WHAT TO PRODUCE: Retype the article on woodworking chisels below, word for word, from "- For a very" to "going very deep.".

A woodworking chisel is a fundamentally simple tool: A sharpened steel blade attached to a handle. A Chisels are used to cut, chop, pare, carve or scrape wood. They can be held in one hand and struck with a mallet, or used two-handed for precise paring cuts. Softwoods or hardwoods, chisel work equally well with any types of wood.
There is many types of chisels designed for particular tasks. Mortising, paring, butt and firmer chisels to name few but the jack of all trades is the bench chisel.
Etymology of chisel
The term “Chisel” comes from the old French word “cisel”. In Latin there was a word cisellum, a cutting tool.
History of chisel
Chisel is one of the earliest tools. Peoples of stone age learned to broke stones to flat shaped and sharp-edged flints that were used to cut meat, bone, leather, sinews, and wood.
Later at the bronze age, people learned to smelt ore. Flint tools were replaced by those made from copper and later bronze. Ancient Egyptians were known to use bronze chisels in the construction of pyramids.
Iron age blacksmiths invented the use of hotter furnaces to smelt the iron. This again led to better chisels, knives and other cutting tools that replaced softer bronze tools.
how do you use a chisel
There is a multitude way to cut wood with chisels. Some types of chisels are better suited for certain jobs. Read below how you can use your chisels in different ways:
A chopping cut with a mallet
For a chopping cut, you need a suitable chisel such as bench, butt, firmer or mortise chisel and hammer or mallet. Paring chisels are never used with mallet or hammers. Chopping cut is used when you need to cut down into a piece of wood, like to establish a line around mortise or removal of the waste of dovetail tails or pins. Chopping is performed by striking the chisel with a mallet.
- When chopping, a chisel is held vertical and perpendicular to a workpiece. Hold the chisel with your nondominant hand.
- Align the cutting edge of the chisel with your marking or cut line. Beveled side of the chisel is facing into the waste side of the wood. That way your chisels will not damage the wood you want to keep.
- Strike the top of your chisel with a mallet. For a shallow cut, an only moderate blow is needed. If you are making deep cuts then you have to strike multiple times with a more power.
- For a very deep cut, you need to remove the waste every now and then by cutting along the grain (horizontally) This way you could keep going very deep.
Cutting a shallow mortise or recess.
When you need to install a hinge to a door or its frame, you need to cut a shallow mortise. Chisels suitable for this are bench, butt, firmer and mortise.

DATASET SECTION:
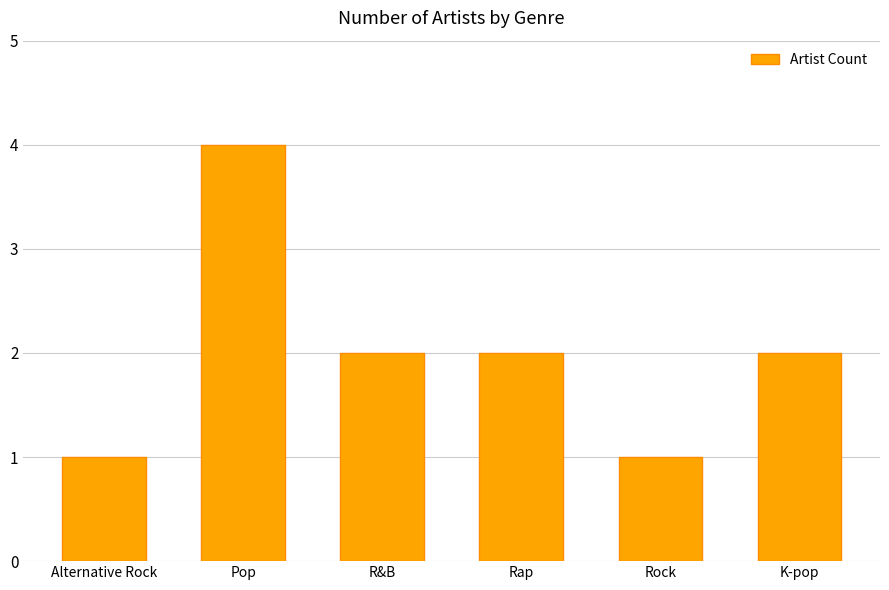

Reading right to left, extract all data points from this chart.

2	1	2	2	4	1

RESULT OF THIS EXERCISE:
- For a very deep cut, you need to remove the waste every now and then by cutting along the grain (horizontally) This way you could keep going very deep.